Curled up tail and wings
Sat, May 9, 2009 at 5:57 PM
This bug was found outside, in the twin cities metro are of Minnesota. The size of the bug was rather small, a few centimeters. I hope the image is good enough for you to see and hopefully figure out what it is.
The very unique American Pelecinid, Pelecinus polyturator, is not likely to be confused with any other North American insect. Your specimen is a female, and she uses her unusual abdomen to parasitize the grubs of scarab beetles. According to BugGuide: “Parasitoids of insect larvae that feed on decomposing wood, etc. These include larvae of scarab beetles, esp. May Beetles ( Phyllophaga ). Also reported to parasitize wood-boring insects. Female thrusts ovipositor into soil to detect host, lays one egg on each. Pelecinid larva burrows into the beetle larva, killing it. Wasp larva scavenges remains and pupates there in soil. ” BugGuide also indicates this surprising information: “In North American populations, males are rare, and reproduction is apparently largely by parthenogenesis (Brues, 1928).
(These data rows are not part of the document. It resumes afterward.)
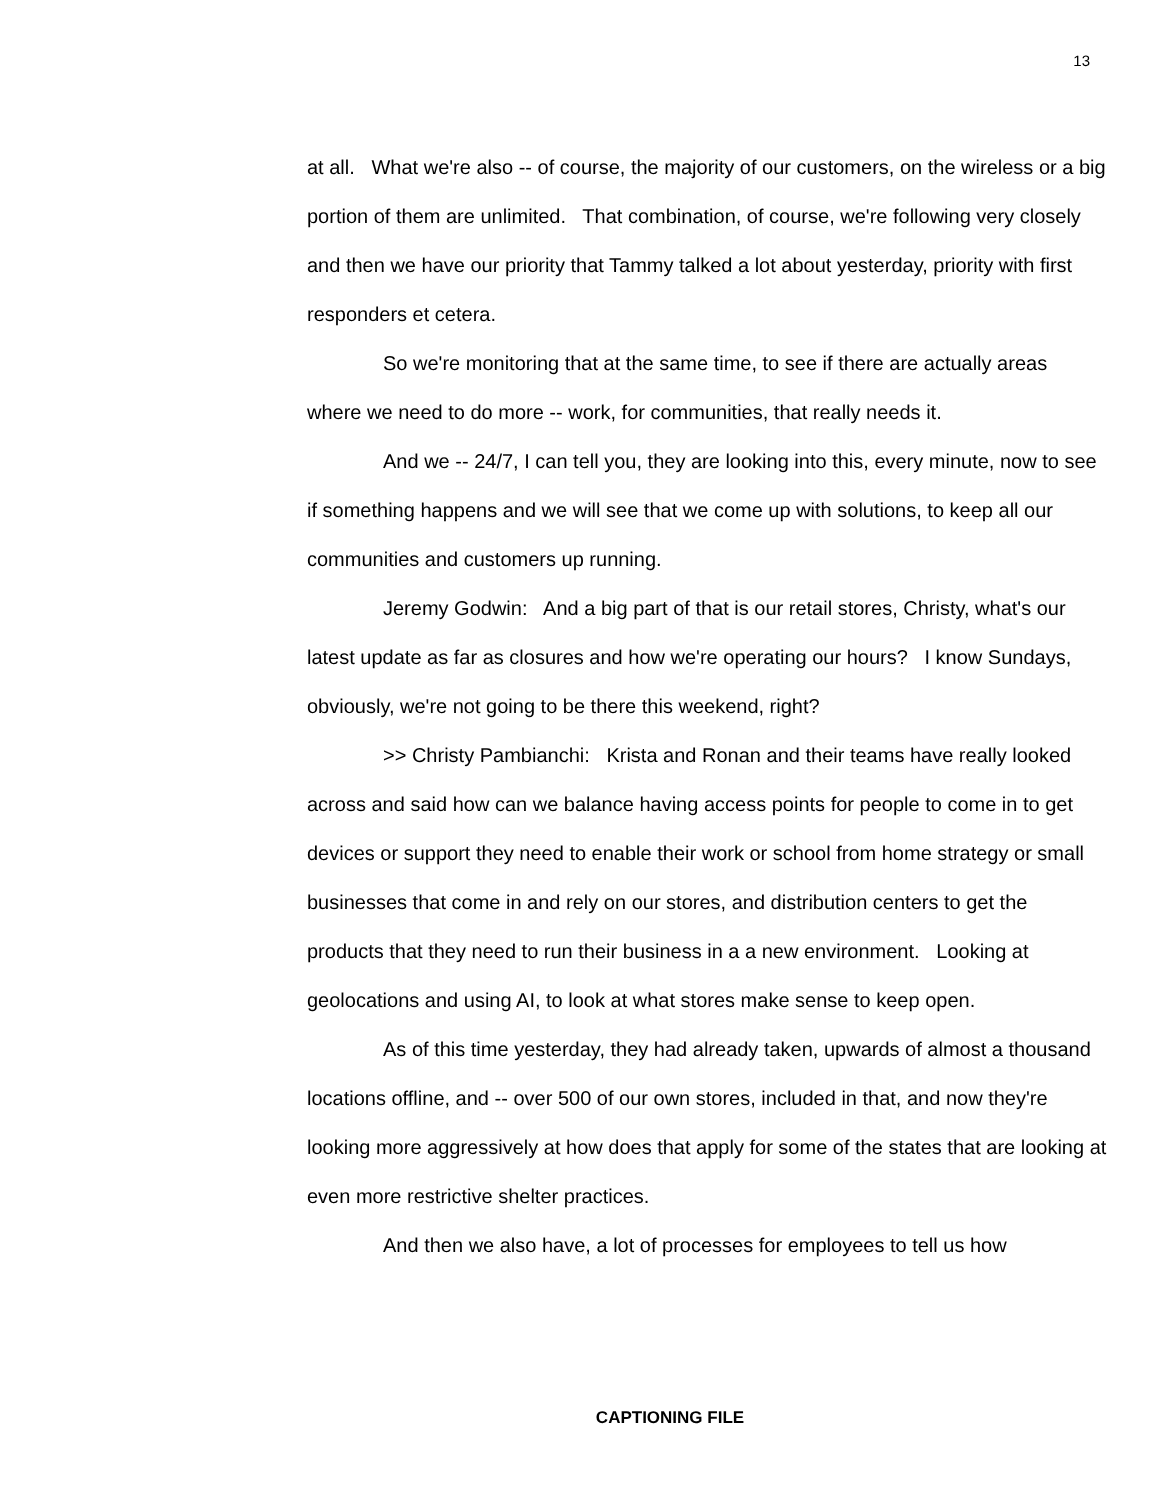13
at all. What we're also -- of course, the majority of our customers, on the wireless or a big portion of them are unlimited. That combination, of course, we're following very closely and then we have our priority that Tammy talked a lot about yesterday, priority with first responders et cetera.
So we're monitoring that at the same time, to see if there are actually areas where we need to do more -- work, for communities, that really needs it.
And we -- 24/7, I can tell you, they are looking into this, every minute, now to see if something happens and we will see that we come up with solutions, to keep all our communities and customers up running.
Jeremy Godwin: And a big part of that is our retail stores, Christy, what's our latest update as far as closures and how we're operating our hours? I know Sundays, obviously, we're not going to be there this weekend, right?
>> Christy Pambianchi: Krista and Ronan and their teams have really looked across and said how can we balance having access points for people to come in to get devices or support they need to enable their work or school from home strategy or small businesses that come in and rely on our stores, and distribution centers to get the products that they need to run their business in a a new environment. Looking at geolocations and using AI, to look at what stores make sense to keep open.
As of this time yesterday, they had already taken, upwards of almost a thousand locations offline, and -- over 500 of our own stores, included in that, and now they're looking more aggressively at how does that apply for some of the states that are looking at even more restrictive shelter practices.
And then we also have, a lot of processes for employees to tell us how
CAPTIONING FILE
In tropical populations (or species), males are more abundant.” Lastly, BugGuide also states: “Typically August-September. Reported July-August (Minnesota), June-September (North Carolina)” which could make this early sighting another indication of global warming. Insects are often quite adaptable, and changes in their habit force them to adjust quickly as their life cycles are generally less than a year.